In terms of the coronavirus, health advice has clearly become a battle line dividing red and blue. An Axios/Ipsos poll released Tuesday found that two-thirds of Americans favor mask requirements in schools, but that share included only 44 percent of Republicans. Just a third of Americans favor state laws, such as those in Florida and Texas, pre-empting mask mandates, but a majority of Republicans — 57 percent — favor such laws.

At the state level, health officials have learned to navigate treacherous political waters, suggests Marcus Plescia, chief medical officer for the Association of State and Territorial Health Officials.
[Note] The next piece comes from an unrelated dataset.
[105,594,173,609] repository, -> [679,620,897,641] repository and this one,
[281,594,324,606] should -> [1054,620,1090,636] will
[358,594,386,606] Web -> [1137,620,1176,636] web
With the exception of Michelle Fiscus, the vaccine expert fired from Tennessee’s health department last month, there haven’t been the kinds of high-profile clashes seen last year between state health officials and elected leaders.

Nevertheless, state health officials share a “palpable frustration,” Plescia says. “The ones having the hardest time are those in states where the governors or legislatures are not willing any more to take the kind of actions needed in this pandemic.”

Trouble at the Local Level

The frustration may be even greater at the local level, due to the decline in their authority. “The burnout level is high,” says Georges Benjamin, executive director of the American Public Health Association. “People are very stressed. They’re still receiving threats from the public.”

Some legislatures have moved to give themselves unilateral veto power over local health decision-making. It’s become a common talking point that health decisions shouldn’t be made by “unelected bureaucrats.”

On Tuesday, a joint subcommittee of the Kentucky Legislature voted that school mask mandates issued by the state departments of education and public health were “deficient.” Several legislators referred to officials from those departments as unelected bureaucrats.

Legislatures putting themselves in charge of health response are making a mistake, Benjamin argues, because you can’t run emergencies by committee. “They’re already underfunding public health; now they’re defanging it,” he says. “If they did this for crime and police departments, crime would soar and buildings would burn down. They’re creating the same risk for health in this country.”

Public health officials know they face a daunting task in trying to convince politicians to look at their efforts as a health practice, not something always viewed through a political lens. That’s the long-term challenge.

More immediately, the pandemic is now at one of its choppiest points. At the same time, political and legal tensions have grown, if anything, only greater.

“It’s been a really trying time for local health departments,” says NACCHO’s Freeman. “They are apolitical and they have struggled in having their messages twisted around politics.”